Halep duvarındaki kişi, Pakistan’nın en büyük siyasal İslamcı partisi Cemaat-i İslami yandaşları tarafından kahraman ilan edildi. Reuters muhabiri Fayaz Aziz, Pakistan Talibanı’nın müttefiki olarak bilinen parti taraftarlarının eyleminden fotoğraf geçti. Tutulan pankartlar üzerinde: "Halep, intikam... Biz Halep’te ölüyoruz, sen burada” yazıyordu.

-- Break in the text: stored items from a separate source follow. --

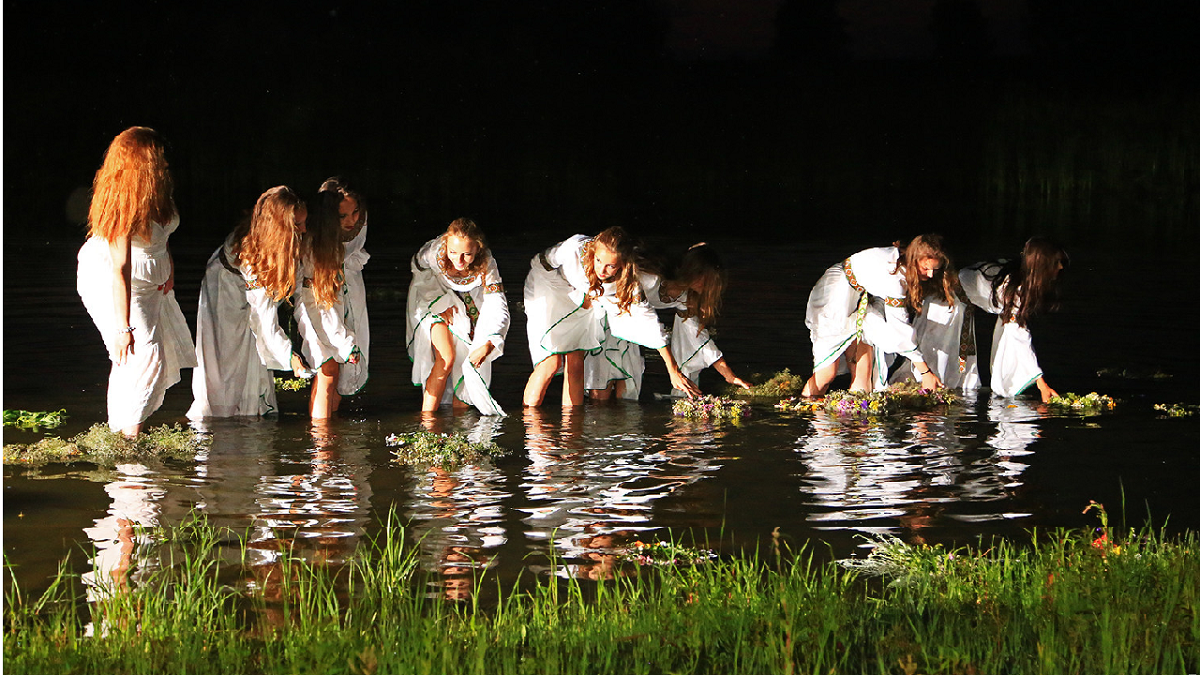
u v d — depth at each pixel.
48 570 5.65
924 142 43.28
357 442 8.16
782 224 26.80
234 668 4.48
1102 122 39.94
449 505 6.70
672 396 9.94
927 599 5.21
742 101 47.00
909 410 9.29
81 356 10.99
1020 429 8.59
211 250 20.06
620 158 44.16
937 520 6.52
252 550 5.96
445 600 5.35
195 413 8.90
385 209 29.59
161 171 7.95
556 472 7.41
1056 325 13.08
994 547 6.09
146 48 40.97
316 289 8.67
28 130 36.31
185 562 5.76
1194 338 12.30
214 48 41.88
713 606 5.04
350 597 5.35
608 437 8.37
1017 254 20.44
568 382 9.52
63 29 40.00
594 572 5.71
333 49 43.88
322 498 6.81
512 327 13.16
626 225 26.41
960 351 10.28
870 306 9.91
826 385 9.98
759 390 10.04
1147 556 5.55
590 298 9.34
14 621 5.05
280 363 8.70
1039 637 4.67
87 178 32.97
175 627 4.82
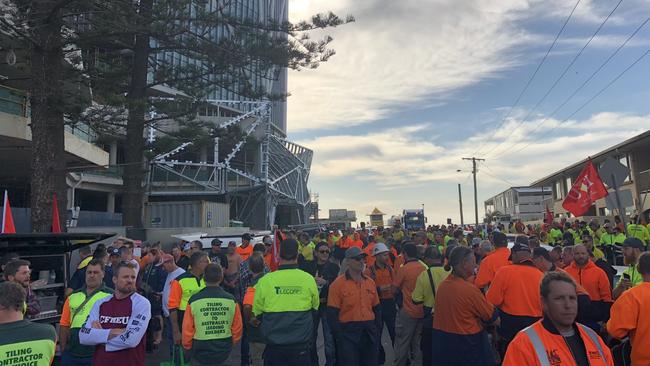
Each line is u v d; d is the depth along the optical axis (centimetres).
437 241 1509
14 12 1201
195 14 1525
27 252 744
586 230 1680
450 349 502
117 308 452
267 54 1573
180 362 642
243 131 1825
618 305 395
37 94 1218
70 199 3209
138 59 1689
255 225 4916
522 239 566
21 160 2066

Bu; Rus Büyükelçisi Andrey Karlov’u, 19 Aralık 2016’da, Çağdaş Sanatlar Merkezi’ndeki fotoğraf sergisi açılışında öldüren polis memuru Mevlüt Mert Altıntaş’ın saldırıdan sonra attığı slogandı.

Olayın ardından, özel harekat polisleri ile girdiği çatışma sonrası öldürülen Altıntaş’ın AKP fetvacısı olarak bilinen Sosyal Doku Derneği ve Sosyal Doku Vakfı’nın kurucusu Nureddin Yıldız’ın sohbetlerine katıldığı ortaya çıktı. Çok geçmeden Altıntaş’ın yandaş medya tarafından, ‘FETÖ/PDY’ ile bağı kuruldu! Bu bağ, iktidarı memnun etti. Yıllarca ‘paralel ortaklıklar’ yürüten devlet, en kritik kurumlardan birindeki görevlinin, cihattan değil, cemaaten olduğunun ‘kabul edilişine’ seviniyordu. Konu yavaş yavaş kapandı. El Kaide ile bağlantılı olan biri polis teşkilatında olamazdı!!!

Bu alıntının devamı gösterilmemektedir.